The easiest way to reproduce this is with the vkcube app included in the Vulkan SDK. Run vkcube with “vkcube --present_mode 2” (FIFO / vsync mode), and try to move or resize another window on the system. Moving the other window will be extremely slow and stuttery - essentially rendering the desktop unusable. Next run vkcube with “vkcube --present_mode 0” (immediate / no vsync mode). The vkcube demo will run much much faster (uncapped FPS - ironically more total GPU usage), but observe that moving other windows on the system is now completely smooth with no issues.
Digging deeper, the issue appears to be that the rest of the system becomes very stuttery when the vulkan app is waiting on the vsync blank. The faster the vulkan app is, the more time is spent waiting and the less responsive moving / resizing other windows becomes. Since vkcube is a very lightweight workload, the issue is particularly visible, although even a heavier vulkan app still makes the desktop environment stutter and lag when moving windows / resizing, just to a lesser extent.
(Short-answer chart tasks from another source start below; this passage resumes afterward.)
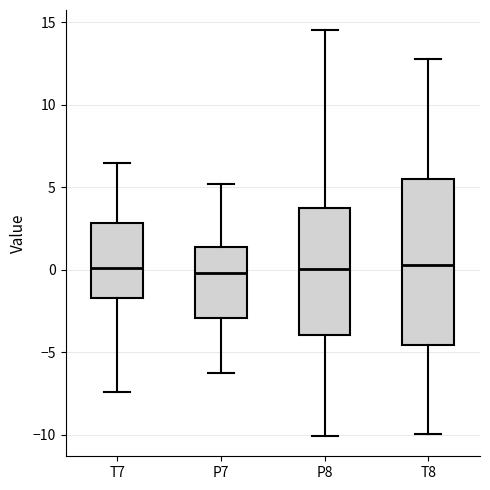

Reading left to right, read every box against the y-axis: the position of its median line, the range the box covers, and the ends of its whiskers. The values are not printed on the chart, so give them approximately, as read against the axis.

T7: median 0.0, box -1.5 to 3.0, whiskers -7.5 to 6.5
P7: median 0.0, box -3.0 to 1.5, whiskers -6.0 to 5.0
P8: median 0.0, box -4.0 to 3.5, whiskers -10.0 to 14.5
T8: median 0.5, box -4.5 to 5.5, whiskers -10.0 to 13.0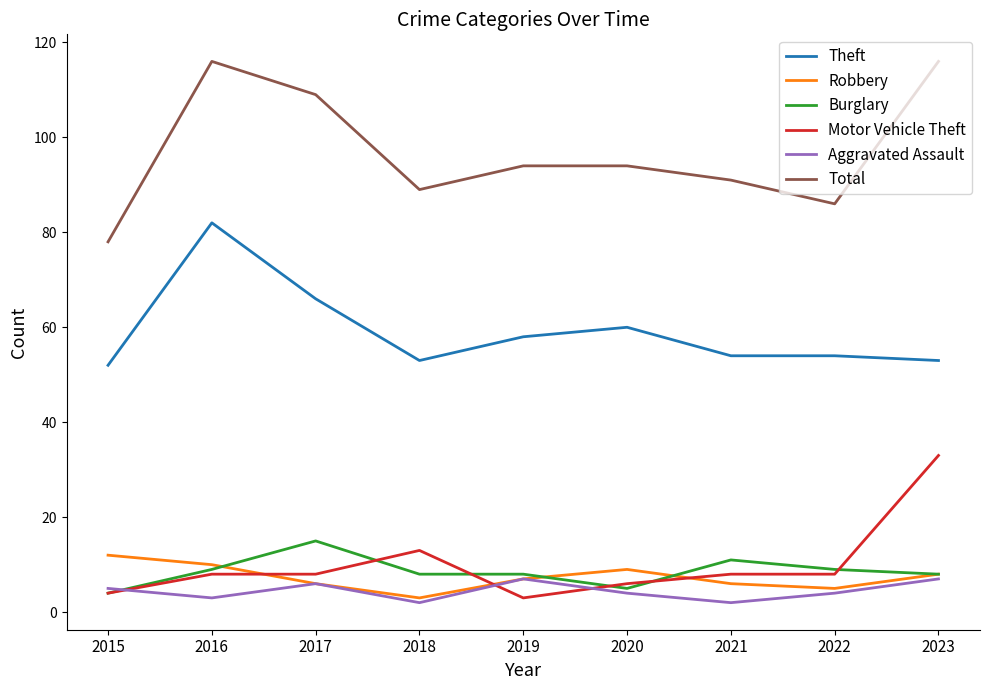

What is the sum of the Aggravated Assault values at 2021 and 2019?

9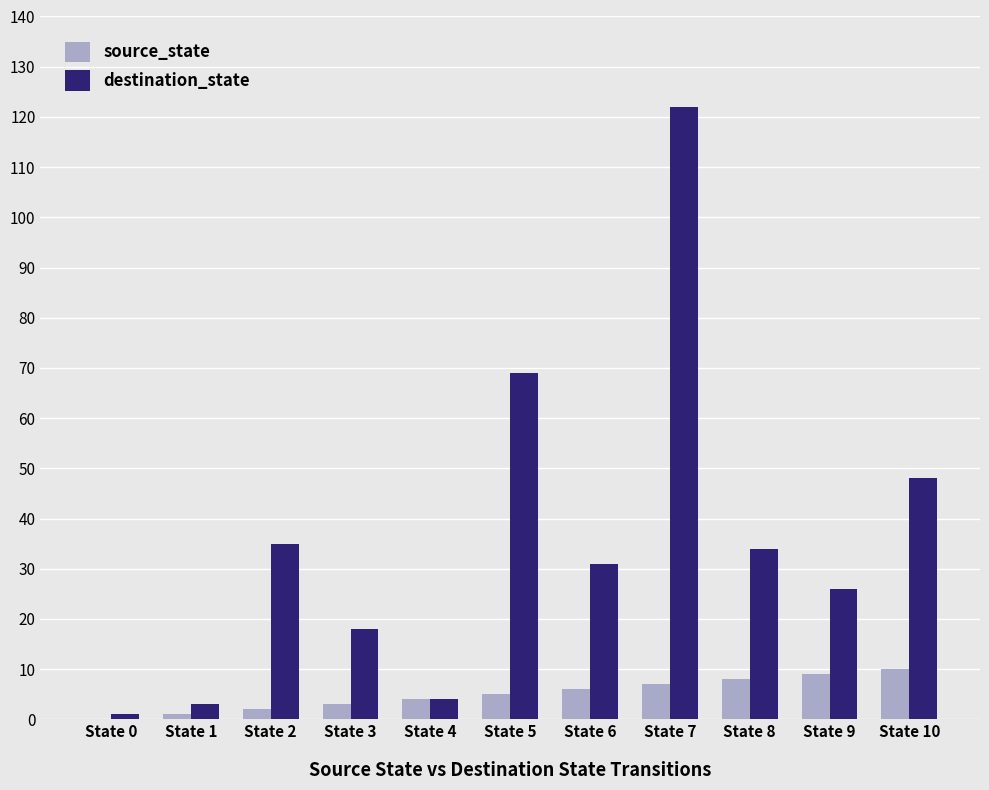

Reading left to right, transcribe all the data shown in this chart.

source_state: 0	1	2	3	4	5	6	7	8	9	10
destination_state: 1	3	35	18	4	69	31	122	34	26	48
An interesting observation I made is that when moving / resizing other windows, the CPU usage of the vulkan app increases to 100%. Profiling indicates that tons of time is being spent in a poll wait call to the kernel - it seems like the nvidia driver is waking up the vulkan app to do some synchronization every time any other window on the system moves or is resized, introducing tons of overhead.
An important note is that none of this happens when only OpenGL based applications are displaying windows on the system. An easy way to verify this is with the Dear ImGUI example applications: imgui/examples at master · ocornut/imgui · GitHub. Running example_glfw_opengl3 does not exhibit the issue, while example_glfw_vulkan does. Additionally, example_glfw_vulkan seems to have at least 1 or 2 more frames of input lag than the opengl backend, despite both backends using VSync. To observe, try dragging around the internal ImGui widgets in the demo, on vulkan, the dragged window will lag noticeably farther behind the cursor than in opengl. All this together makes me conclude that the PRESENT_MODE_FIFO_KHR / Vsync implementation on linux for vulkan is extremely non optimal and broken right now, and the lack of issue with OpenGL indicates to me that it doesn’t need to be.
I’ve found people on reddit complaining of the exactly same issue so I don’t think this is isolated to my machine:
Seems like similar symptoms to this issue: Hangs/Freezes when Vulkan v-sync (VK_PRESENT_MODE_FIFO_KHR) is enabled
However, this is happening on a system WITHOUT optimus / prime, just a normal desktop with a single dedicated GPU, and definitely hasn’t been fixed in latest drivers.